Monday, May 10, 2010

The House Always Wins

People who lose money in a casino will never blame the casino. Someone who has been betting consistently all night, but losing will blame the cards and even him or herself for the bad luck. The winners are never at fault. Over the weekend many articles and blogs were published discussing the collapse in the U.S. stock market on Thursday of last week. The authors of the articles all pointed to the “rigged” game that speed traders and advantages of electronic trading that creates an unfair advantage in an otherwise even playing field.

There are two sides to this argument. Of course if one is legally allowed to take advantage of a rule, shouldn’t he or she take it? On the other hand, if there is an unreasonable advantage that is being used to manipulate the system, shouldn’t there be two separate “games” available to be played?

Wall Street has been compared to a casino for many years, but people have kept quiet about the possibility that critics may be right about this concept. The arguments that are made repeatedly about the advantages always come back to modern technology. Technology improves productivity and increases speed – but how much can a human increase speed and productivity without technology?

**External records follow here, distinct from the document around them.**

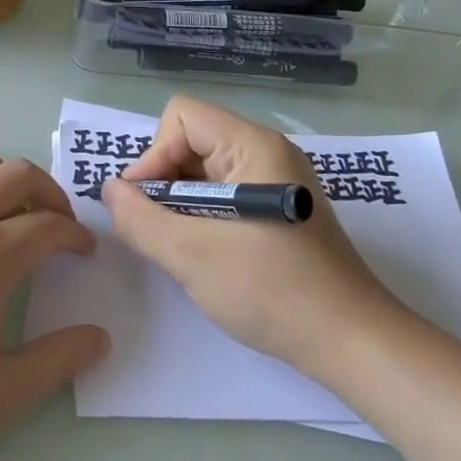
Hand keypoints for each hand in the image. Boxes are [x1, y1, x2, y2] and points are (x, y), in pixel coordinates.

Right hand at [102, 96, 400, 370]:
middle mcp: (267, 153)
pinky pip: (224, 194)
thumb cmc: (272, 290)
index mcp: (254, 146)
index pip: (182, 117)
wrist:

If Wall Street is just a playing field without the balls, goals and gloves; then performance enhancing drugs – high powered computers capable of beating the system – should be banned. However, in the increasingly demanding professional world of investing and trading, nobody has ever asked their boss for a slower computer. Mark Cuban, the owner of the Dallas Mavericks, and self made technology billionaire called for separate playing fields in the regulated stock market.

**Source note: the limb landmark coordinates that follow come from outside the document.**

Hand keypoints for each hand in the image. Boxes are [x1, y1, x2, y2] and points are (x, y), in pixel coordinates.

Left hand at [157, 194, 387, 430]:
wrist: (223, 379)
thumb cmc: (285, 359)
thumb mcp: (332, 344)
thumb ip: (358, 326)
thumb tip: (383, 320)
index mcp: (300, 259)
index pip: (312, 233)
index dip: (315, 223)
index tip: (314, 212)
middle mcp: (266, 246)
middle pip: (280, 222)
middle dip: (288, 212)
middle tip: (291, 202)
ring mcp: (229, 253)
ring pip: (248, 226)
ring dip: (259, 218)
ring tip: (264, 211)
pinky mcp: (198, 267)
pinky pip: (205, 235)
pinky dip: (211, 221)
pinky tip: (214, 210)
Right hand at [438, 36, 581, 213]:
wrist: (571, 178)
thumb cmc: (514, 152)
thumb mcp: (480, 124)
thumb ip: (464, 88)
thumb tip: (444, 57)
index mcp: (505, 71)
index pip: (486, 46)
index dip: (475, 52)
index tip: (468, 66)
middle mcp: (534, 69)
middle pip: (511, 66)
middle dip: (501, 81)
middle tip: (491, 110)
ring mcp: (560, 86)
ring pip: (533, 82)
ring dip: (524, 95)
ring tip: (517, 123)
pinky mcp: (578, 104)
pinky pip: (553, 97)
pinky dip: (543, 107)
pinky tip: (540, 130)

If Wall Street is just an arena of fans drunk with greed, they should not be operating the heavy machinery the big major league owners are supplying them with. A collapse of the stock price of a company should come at the hands of a mismanaged company, a peculiarity in the performance of a specific company’s earnings report, or any number of valid mistakes that a company made to affect the fundamentals that people have been taught to invest in.

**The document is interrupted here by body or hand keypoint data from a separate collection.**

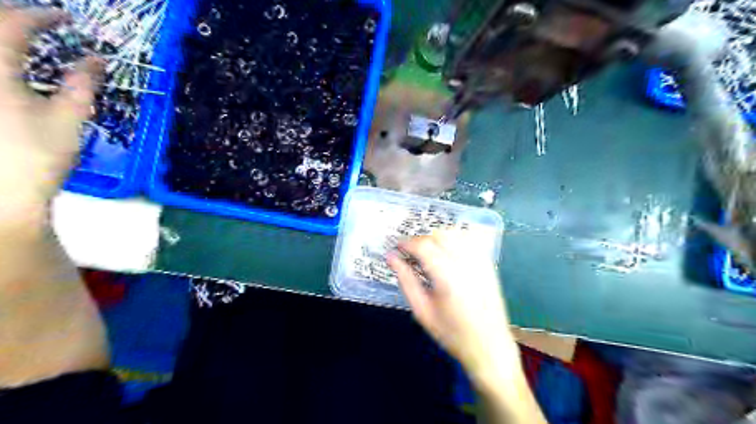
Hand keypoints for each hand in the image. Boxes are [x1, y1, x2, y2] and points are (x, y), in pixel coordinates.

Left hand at [1, 7, 100, 222]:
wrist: (1, 193)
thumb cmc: (39, 156)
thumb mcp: (69, 118)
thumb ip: (82, 84)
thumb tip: (96, 59)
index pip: (12, 24)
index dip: (42, 16)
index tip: (68, 18)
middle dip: (12, 17)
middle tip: (41, 21)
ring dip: (4, 37)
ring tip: (23, 37)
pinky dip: (2, 58)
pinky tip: (12, 66)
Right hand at [389, 230, 519, 382]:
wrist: (489, 347)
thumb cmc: (452, 333)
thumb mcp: (422, 311)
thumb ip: (406, 281)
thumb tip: (390, 257)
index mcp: (448, 277)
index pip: (424, 246)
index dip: (407, 243)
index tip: (396, 248)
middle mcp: (466, 263)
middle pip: (439, 235)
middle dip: (421, 239)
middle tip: (411, 254)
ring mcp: (480, 261)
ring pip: (455, 233)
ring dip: (437, 237)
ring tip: (428, 253)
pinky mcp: (488, 264)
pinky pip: (469, 239)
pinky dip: (454, 239)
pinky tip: (447, 254)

Something needs to change. Faith in the system has been lost – look how many people are investing outside of the United States. America’s chances of rebounding from this recession were appearing to be on track, but people needed to blame Greece for a pullback in the markets, which could be fine, but the steroid-abusing traders manipulated the system to create profits that could be taken legally.

The losers here walked out of the casino scraping together their last pennies to buy a cup of coffee for one more day on the casino floor today – Monday.